** Assignment **
Look in the material below for the line holding "Low-dose screening chest CT, one axial slice. Position". Set it down exactly, with each later line up to and including the line holding "- lesion 1 (tumor, upper".

** Exercise input **
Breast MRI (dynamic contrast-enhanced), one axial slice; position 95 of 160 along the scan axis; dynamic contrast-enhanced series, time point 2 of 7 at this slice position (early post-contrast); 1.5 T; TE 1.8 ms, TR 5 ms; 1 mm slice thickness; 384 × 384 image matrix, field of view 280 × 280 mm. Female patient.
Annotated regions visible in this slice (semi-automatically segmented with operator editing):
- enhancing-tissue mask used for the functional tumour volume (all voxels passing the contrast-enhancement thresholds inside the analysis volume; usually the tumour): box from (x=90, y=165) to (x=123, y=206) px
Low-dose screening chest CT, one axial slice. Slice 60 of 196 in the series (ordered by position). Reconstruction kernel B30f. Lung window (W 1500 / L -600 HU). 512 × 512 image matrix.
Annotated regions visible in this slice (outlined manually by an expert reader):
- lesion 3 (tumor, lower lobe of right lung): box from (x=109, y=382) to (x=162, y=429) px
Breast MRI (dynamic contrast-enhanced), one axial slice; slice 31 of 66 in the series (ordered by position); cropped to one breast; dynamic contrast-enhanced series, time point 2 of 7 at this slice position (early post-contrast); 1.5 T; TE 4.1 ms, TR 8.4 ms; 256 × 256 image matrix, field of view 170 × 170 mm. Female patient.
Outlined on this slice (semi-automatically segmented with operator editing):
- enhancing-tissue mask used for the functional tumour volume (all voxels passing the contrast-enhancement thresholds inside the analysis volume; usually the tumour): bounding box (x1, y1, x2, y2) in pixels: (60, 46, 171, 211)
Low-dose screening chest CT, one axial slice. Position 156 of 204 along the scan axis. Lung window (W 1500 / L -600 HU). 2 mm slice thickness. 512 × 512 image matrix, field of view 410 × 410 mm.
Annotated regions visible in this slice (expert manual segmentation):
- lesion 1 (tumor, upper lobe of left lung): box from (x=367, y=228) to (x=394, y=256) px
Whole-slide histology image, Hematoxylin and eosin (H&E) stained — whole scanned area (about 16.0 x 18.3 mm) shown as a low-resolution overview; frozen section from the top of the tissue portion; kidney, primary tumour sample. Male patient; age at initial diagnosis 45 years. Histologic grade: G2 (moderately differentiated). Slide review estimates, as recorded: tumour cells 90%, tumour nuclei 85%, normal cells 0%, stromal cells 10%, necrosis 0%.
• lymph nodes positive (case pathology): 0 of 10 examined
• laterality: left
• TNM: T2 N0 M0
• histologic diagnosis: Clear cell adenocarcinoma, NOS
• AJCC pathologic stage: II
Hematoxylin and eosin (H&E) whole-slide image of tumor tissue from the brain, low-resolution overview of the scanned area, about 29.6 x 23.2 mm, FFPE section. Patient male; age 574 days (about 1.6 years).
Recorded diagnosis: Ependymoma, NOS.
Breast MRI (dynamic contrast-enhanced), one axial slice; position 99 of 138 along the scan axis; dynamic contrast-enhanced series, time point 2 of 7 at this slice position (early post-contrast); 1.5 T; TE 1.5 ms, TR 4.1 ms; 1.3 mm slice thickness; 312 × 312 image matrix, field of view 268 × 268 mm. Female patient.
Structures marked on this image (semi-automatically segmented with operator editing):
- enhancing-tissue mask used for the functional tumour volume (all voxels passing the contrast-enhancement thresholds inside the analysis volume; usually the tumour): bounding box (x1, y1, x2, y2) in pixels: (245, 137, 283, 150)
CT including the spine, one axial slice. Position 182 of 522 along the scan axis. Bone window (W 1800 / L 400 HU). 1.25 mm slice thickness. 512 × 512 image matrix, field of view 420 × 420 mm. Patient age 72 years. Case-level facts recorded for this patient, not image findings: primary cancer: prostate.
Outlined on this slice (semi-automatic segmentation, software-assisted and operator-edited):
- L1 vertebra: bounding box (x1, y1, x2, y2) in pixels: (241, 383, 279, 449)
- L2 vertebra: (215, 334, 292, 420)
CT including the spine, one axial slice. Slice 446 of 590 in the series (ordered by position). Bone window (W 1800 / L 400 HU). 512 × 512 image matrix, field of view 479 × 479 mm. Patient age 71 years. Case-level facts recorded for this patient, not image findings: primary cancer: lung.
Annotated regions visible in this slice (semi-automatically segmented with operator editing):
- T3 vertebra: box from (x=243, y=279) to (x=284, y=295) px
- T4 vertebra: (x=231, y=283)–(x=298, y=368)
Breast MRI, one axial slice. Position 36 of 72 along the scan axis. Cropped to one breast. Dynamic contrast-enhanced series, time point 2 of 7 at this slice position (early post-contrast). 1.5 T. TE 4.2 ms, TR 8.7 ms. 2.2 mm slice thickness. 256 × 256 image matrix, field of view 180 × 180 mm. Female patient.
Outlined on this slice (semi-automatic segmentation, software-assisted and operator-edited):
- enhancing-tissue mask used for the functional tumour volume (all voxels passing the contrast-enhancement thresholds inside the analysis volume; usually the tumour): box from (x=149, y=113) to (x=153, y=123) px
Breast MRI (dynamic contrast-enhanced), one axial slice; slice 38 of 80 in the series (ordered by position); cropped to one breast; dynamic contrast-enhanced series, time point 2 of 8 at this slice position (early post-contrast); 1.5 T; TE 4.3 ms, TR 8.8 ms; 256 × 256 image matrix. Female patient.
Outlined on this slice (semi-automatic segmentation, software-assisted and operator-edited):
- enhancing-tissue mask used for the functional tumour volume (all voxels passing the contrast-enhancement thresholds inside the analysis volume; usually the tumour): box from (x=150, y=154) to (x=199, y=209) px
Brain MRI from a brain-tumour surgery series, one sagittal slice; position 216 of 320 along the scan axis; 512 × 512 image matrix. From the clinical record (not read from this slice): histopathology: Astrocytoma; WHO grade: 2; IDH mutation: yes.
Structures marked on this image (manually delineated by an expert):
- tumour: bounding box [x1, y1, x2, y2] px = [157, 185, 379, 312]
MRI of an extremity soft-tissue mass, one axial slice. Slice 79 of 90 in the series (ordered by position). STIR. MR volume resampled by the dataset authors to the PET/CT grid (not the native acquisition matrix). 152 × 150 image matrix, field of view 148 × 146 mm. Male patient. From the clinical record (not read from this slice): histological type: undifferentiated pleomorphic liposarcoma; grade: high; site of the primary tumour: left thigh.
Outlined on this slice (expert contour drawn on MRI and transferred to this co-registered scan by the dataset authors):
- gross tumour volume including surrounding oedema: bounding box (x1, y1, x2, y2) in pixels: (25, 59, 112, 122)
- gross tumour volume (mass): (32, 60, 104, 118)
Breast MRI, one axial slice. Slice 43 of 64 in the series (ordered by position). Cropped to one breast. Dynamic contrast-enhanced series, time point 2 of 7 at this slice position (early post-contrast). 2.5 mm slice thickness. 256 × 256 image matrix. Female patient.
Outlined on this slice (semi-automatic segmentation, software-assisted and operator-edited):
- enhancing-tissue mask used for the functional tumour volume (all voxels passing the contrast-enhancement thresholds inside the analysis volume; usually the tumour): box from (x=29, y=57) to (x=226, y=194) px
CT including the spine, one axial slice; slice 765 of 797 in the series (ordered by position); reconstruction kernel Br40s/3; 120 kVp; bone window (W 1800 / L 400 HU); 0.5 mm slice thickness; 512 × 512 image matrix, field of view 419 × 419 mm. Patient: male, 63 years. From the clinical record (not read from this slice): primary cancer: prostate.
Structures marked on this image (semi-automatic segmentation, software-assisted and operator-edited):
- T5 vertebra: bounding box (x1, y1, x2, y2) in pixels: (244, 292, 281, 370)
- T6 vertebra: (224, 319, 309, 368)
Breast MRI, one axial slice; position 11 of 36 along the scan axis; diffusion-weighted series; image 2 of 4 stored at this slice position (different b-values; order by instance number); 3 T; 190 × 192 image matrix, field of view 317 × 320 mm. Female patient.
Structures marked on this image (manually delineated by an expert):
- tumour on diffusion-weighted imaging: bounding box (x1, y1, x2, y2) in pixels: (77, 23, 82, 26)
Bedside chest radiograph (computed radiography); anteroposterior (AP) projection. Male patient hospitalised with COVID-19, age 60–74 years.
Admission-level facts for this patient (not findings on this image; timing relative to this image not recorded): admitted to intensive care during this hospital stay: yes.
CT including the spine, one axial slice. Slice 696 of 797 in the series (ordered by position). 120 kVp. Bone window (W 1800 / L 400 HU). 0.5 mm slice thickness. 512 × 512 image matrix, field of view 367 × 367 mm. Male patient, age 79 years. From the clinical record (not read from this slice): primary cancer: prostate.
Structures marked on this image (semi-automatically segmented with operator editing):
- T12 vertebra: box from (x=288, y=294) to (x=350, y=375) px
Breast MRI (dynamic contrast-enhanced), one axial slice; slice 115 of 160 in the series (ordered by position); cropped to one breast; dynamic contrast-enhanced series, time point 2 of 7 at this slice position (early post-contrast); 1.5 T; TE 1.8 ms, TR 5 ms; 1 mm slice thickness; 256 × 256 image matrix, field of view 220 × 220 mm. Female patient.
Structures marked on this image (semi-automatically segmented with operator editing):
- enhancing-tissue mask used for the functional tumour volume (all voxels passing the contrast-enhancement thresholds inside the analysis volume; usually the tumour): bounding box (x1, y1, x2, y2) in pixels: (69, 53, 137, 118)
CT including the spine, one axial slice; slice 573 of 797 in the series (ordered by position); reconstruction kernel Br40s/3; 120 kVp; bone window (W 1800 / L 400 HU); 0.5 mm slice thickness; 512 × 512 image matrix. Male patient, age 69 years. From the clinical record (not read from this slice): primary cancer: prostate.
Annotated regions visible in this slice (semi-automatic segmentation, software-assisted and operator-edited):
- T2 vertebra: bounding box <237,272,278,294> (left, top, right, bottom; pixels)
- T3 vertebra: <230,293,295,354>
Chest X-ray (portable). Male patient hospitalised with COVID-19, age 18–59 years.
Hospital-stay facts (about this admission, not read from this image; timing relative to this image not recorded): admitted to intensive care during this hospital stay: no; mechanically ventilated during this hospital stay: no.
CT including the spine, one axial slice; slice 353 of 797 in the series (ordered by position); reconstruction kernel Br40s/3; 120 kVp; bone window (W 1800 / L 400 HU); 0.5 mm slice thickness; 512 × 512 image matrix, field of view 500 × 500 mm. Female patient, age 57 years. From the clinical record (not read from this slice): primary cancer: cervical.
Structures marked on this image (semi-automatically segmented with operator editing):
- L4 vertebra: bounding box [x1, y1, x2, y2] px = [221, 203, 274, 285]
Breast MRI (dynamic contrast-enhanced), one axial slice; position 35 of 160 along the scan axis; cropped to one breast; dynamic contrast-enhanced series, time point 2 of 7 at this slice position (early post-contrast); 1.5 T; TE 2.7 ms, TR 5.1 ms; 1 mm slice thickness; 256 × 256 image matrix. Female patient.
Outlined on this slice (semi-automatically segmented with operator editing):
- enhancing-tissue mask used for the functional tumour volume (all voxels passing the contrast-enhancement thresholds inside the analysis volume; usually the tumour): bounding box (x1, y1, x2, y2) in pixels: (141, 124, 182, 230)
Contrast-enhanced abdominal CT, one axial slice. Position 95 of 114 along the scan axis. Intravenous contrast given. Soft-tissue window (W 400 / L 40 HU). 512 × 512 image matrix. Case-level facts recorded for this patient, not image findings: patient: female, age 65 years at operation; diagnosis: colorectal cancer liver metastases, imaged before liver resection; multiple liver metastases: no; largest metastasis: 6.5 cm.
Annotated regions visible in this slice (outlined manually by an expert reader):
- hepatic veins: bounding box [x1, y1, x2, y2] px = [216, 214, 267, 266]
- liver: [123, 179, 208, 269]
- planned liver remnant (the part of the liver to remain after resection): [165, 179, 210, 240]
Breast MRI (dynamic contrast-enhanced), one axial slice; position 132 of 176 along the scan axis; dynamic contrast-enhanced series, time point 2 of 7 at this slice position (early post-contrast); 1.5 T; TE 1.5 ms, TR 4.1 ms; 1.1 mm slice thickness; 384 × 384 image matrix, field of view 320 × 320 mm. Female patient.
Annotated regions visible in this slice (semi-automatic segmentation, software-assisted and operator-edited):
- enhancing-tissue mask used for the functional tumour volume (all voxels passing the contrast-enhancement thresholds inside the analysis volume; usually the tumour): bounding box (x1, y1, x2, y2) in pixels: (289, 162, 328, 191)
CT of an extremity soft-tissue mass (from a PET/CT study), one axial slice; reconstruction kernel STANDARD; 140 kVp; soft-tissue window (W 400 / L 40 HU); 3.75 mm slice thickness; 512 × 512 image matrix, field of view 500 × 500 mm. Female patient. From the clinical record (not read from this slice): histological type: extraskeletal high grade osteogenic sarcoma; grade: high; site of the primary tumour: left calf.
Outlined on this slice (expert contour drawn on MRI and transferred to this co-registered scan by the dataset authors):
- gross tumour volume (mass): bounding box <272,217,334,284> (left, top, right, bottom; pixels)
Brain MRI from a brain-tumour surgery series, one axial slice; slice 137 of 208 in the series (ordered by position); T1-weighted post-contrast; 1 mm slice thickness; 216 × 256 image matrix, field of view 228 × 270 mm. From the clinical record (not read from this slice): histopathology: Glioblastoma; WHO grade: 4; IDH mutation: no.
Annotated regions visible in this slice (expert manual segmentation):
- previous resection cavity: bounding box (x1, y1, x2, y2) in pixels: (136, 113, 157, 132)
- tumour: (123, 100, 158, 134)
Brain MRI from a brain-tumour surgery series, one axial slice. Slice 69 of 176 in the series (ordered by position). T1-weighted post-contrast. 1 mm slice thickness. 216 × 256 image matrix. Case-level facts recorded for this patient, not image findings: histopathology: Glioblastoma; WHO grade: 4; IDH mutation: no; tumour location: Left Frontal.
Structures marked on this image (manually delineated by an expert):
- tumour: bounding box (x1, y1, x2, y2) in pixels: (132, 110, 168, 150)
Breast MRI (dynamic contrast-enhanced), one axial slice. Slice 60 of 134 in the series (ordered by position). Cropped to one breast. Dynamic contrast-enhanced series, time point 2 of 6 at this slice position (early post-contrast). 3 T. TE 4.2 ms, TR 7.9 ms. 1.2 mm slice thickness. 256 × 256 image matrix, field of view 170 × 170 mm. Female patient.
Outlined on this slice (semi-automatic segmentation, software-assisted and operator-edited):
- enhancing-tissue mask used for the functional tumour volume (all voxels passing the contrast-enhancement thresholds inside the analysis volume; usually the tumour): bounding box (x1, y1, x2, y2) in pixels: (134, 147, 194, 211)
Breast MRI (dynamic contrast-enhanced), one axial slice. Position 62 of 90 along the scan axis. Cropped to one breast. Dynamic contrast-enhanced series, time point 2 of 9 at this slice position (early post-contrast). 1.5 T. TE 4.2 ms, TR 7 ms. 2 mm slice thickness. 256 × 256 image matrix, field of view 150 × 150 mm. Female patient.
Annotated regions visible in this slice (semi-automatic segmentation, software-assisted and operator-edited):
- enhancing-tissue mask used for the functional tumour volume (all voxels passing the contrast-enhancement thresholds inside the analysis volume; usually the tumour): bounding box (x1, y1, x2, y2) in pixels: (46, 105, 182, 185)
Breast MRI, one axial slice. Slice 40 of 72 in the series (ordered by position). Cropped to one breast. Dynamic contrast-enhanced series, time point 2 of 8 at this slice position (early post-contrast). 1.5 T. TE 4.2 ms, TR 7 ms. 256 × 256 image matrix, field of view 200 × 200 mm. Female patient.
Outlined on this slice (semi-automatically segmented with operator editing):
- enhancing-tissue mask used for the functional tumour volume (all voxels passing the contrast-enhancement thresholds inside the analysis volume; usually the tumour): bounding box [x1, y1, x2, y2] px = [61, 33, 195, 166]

** Answer to this problem **
Low-dose screening chest CT, one axial slice. Position 156 of 204 along the scan axis. Lung window (W 1500 / L -600 HU). 2 mm slice thickness. 512 × 512 image matrix, field of view 410 × 410 mm.
Annotated regions visible in this slice (expert manual segmentation):
- lesion 1 (tumor, upper lobe of left lung): box from (x=367, y=228) to (x=394, y=256) px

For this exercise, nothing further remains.